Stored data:
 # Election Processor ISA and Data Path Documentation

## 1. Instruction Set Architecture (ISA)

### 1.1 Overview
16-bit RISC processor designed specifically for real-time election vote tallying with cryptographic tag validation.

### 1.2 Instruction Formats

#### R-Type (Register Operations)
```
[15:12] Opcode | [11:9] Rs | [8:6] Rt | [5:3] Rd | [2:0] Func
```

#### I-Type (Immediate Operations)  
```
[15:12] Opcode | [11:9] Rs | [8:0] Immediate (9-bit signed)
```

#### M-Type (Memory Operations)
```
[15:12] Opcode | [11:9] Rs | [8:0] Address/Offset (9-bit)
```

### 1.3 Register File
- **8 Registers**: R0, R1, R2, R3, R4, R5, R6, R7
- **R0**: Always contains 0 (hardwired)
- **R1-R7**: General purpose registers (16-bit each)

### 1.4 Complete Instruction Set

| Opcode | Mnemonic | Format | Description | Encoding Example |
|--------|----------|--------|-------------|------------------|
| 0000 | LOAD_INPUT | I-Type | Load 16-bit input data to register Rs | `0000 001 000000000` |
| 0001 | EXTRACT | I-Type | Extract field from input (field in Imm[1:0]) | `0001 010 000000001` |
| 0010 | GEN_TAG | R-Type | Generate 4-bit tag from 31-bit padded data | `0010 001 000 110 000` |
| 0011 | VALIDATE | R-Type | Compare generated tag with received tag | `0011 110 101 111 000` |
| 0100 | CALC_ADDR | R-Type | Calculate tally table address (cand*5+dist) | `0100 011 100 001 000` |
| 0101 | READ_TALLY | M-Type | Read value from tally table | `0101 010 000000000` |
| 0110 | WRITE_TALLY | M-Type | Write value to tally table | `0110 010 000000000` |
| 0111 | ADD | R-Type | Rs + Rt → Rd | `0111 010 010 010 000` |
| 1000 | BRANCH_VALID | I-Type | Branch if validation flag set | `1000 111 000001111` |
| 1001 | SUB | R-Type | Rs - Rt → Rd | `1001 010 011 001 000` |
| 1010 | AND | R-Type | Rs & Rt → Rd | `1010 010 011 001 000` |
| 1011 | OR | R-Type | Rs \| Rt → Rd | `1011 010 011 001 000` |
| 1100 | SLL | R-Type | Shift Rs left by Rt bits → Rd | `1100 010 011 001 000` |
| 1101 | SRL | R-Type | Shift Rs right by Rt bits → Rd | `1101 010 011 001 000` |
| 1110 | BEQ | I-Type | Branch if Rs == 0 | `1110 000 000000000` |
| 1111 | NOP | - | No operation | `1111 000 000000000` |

**To do**
Your response should hold the lines from the first line of the entries above through the line with "0001 | EXTRACT", each retyped exactly, and nothing else.

**Answer section**
 # Election Processor ISA and Data Path Documentation

## 1. Instruction Set Architecture (ISA)

### 1.1 Overview
16-bit RISC processor designed specifically for real-time election vote tallying with cryptographic tag validation.

### 1.2 Instruction Formats

#### R-Type (Register Operations)
```
[15:12] Opcode | [11:9] Rs | [8:6] Rt | [5:3] Rd | [2:0] Func
```

#### I-Type (Immediate Operations)  
```
[15:12] Opcode | [11:9] Rs | [8:0] Immediate (9-bit signed)
```

#### M-Type (Memory Operations)
```
[15:12] Opcode | [11:9] Rs | [8:0] Address/Offset (9-bit)
```

### 1.3 Register File
- **8 Registers**: R0, R1, R2, R3, R4, R5, R6, R7
- **R0**: Always contains 0 (hardwired)
- **R1-R7**: General purpose registers (16-bit each)

### 1.4 Complete Instruction Set

| Opcode | Mnemonic | Format | Description | Encoding Example |
|--------|----------|--------|-------------|------------------|
| 0000 | LOAD_INPUT | I-Type | Load 16-bit input data to register Rs | `0000 001 000000000` |
| 0001 | EXTRACT | I-Type | Extract field from input (field in Imm[1:0]) | `0001 010 000000001` |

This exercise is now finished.